### [KUTIPAN]
-------

Sunday, January 20, 2008

The Buble


Akhir pekan ini saya menikmati sebuah film Israel yang berjudul “The Buble” sebuah film persahabatan dengan bungkus gay themed movie dan mengusung sebuah pesan perdamaian didalamnya. Film besutan sutradara Israel – Eytan Fox ini sangat menarik buat saya. Baru kali pertama saya menonton film Israel, seperti di kebanyakan negara-negara anti Israel, segala jenis film yang berbahasa Israel dan bahkan bertemakan Yahudi adalah haram untuk disebarluaskan dan bahkan dilarang. Film yang berbahasa Hebrew atau Ibrani ini mengisahkan tentang persahabatan 2 orang pria Yahudi (Noam – tentara Israel dan Yali – manajer cafe) dan 1 orang wanita Yahudi (Lulu – penjaga toko produk mandi) dengan 1 orang pria Arab Palestina (Ashraf).

Dari film inilah saya bisa melihat kota Tel Aviv – Ibukota negara Israel yang sesungguhnya, seperti kebanyakan negara-negara di Eropa (memang kota ini dibangun kembali oleh para imigran Yahudi dari Eropa) lainnya yang tertata rapi dan bersih. Pedestrian dibangun cukup lebar dengan pohon hias khas mediterania dikanan dan kiri jalan, sangat menarik buat saya. Tidak pernah saya melihat kota Tel Aviv yang sesungguhnya, karena selama ini yang diekspos adalah kota suci Jerusalem – kota pilar 3 agama besar di dunia yang selalu runyam.

-------

### [TUGAS 1]
Tentukan apakah pernyataan (a), (b), dan (c) sesuai dengan kutipan tentang film “The Buble” di atas, lalu jawab masing-masing dengan ya atau tidak beserta kata-kata penentu dari kutipan itu yang dikutip persis. (a) Film tersebut menggunakan bahasa Ibrani. (b) Penulis sudah sering menonton film Israel sebelumnya. (c) Lulu bekerja sebagai manajer kafe.
Kutipan ini dan daftar sesudahnya merupakan bahan yang terpisah satu sama lain.

### [BAHAN LATIHAN]
-------

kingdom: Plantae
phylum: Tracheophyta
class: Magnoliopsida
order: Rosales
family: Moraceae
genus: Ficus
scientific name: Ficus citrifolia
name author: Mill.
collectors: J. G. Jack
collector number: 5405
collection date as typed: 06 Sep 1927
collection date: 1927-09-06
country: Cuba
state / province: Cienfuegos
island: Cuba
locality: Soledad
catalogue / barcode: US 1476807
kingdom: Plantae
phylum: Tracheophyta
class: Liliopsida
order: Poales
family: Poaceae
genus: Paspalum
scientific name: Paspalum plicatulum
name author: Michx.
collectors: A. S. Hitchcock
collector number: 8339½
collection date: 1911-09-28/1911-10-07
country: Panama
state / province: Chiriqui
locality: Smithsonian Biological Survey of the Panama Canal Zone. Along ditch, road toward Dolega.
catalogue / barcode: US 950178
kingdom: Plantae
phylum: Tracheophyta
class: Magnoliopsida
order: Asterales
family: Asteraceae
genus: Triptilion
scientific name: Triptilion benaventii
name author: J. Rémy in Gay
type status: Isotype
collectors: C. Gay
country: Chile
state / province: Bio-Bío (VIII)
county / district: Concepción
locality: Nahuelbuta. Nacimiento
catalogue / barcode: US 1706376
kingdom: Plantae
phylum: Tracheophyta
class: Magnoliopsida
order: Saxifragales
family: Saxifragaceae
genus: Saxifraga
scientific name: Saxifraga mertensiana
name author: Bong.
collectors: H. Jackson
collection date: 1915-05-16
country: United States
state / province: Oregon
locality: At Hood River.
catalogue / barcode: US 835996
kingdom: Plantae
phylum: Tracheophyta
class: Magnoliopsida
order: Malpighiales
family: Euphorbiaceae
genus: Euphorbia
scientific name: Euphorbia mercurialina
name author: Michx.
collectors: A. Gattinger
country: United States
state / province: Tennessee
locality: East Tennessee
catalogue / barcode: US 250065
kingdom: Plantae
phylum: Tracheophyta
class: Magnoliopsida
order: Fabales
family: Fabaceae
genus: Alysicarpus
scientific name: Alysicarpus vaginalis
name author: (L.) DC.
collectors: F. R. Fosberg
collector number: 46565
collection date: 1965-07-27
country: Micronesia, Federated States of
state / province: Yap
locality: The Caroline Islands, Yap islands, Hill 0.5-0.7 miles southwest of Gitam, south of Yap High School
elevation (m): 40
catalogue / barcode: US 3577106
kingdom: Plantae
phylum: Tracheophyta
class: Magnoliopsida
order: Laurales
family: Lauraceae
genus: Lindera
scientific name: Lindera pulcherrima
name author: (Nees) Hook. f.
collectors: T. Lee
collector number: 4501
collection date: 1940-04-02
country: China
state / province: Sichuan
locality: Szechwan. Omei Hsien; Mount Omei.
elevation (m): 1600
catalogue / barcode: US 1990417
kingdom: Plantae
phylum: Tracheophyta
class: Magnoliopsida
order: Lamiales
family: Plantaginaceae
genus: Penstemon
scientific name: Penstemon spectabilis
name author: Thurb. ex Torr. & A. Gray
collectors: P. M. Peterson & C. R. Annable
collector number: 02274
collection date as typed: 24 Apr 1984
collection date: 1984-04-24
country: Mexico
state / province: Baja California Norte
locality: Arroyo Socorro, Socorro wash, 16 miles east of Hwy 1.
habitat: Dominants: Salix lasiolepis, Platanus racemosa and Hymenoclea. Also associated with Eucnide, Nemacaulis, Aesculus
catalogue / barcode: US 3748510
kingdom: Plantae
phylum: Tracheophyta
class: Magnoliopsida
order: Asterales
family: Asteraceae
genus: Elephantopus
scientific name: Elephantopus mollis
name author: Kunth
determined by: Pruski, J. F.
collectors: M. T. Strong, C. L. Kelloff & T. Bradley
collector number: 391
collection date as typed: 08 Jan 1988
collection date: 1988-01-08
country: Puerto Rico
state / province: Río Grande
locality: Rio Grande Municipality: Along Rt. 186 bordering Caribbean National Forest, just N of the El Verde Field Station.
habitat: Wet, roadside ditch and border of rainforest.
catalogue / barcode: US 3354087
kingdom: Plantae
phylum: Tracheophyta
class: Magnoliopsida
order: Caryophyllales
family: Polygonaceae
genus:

-------

### [TUGAS 2]
Salin baris-baris dalam daftar mulai dari baris yang memuat "catalogue / barcode: US 250065" sampai akhir daftar, termasuk kedua ujungnya.

### [HASIL TUGAS 1]
(a) Ya: "Film yang berbahasa Hebrew atau Ibrani ini"
(b) Tidak: "Baru kali pertama saya menonton film Israel"
(c) Tidak: "1 orang wanita Yahudi (Lulu – penjaga toko produk mandi)"

### [HASIL TUGAS 2]
catalogue / barcode: US 250065
kingdom: Plantae
phylum: Tracheophyta
class: Magnoliopsida
order: Fabales
family: Fabaceae
genus: Alysicarpus
scientific name: Alysicarpus vaginalis
name author: (L.) DC.
collectors: F. R. Fosberg
collector number: 46565
collection date: 1965-07-27
country: Micronesia, Federated States of
state / province: Yap
locality: The Caroline Islands, Yap islands, Hill 0.5-0.7 miles southwest of Gitam, south of Yap High School
elevation (m): 40
catalogue / barcode: US 3577106
kingdom: Plantae
phylum: Tracheophyta
class: Magnoliopsida
order: Laurales
family: Lauraceae
genus: Lindera
scientific name: Lindera pulcherrima
name author: (Nees) Hook. f.
collectors: T. Lee
collector number: 4501
collection date: 1940-04-02
country: China
state / province: Sichuan
locality: Szechwan. Omei Hsien; Mount Omei.
elevation (m): 1600
catalogue / barcode: US 1990417
kingdom: Plantae
phylum: Tracheophyta
class: Magnoliopsida
order: Lamiales
family: Plantaginaceae
genus: Penstemon
scientific name: Penstemon spectabilis
name author: Thurb. ex Torr. & A. Gray
collectors: P. M. Peterson & C. R. Annable
collector number: 02274
collection date as typed: 24 Apr 1984
collection date: 1984-04-24
country: Mexico
state / province: Baja California Norte
locality: Arroyo Socorro, Socorro wash, 16 miles east of Hwy 1.
habitat: Dominants: Salix lasiolepis, Platanus racemosa and Hymenoclea. Also associated with Eucnide, Nemacaulis, Aesculus
catalogue / barcode: US 3748510
kingdom: Plantae
phylum: Tracheophyta
class: Magnoliopsida
order: Asterales
family: Asteraceae
genus: Elephantopus
scientific name: Elephantopus mollis
name author: Kunth
determined by: Pruski, J. F.
collectors: M. T. Strong, C. L. Kelloff & T. Bradley
collector number: 391
collection date as typed: 08 Jan 1988
collection date: 1988-01-08
country: Puerto Rico
state / province: Río Grande
locality: Rio Grande Municipality: Along Rt. 186 bordering Caribbean National Forest, just N of the El Verde Field Station.
habitat: Wet, roadside ditch and border of rainforest.
catalogue / barcode: US 3354087
kingdom: Plantae
phylum: Tracheophyta
class: Magnoliopsida
order: Caryophyllales
family: Polygonaceae
genus:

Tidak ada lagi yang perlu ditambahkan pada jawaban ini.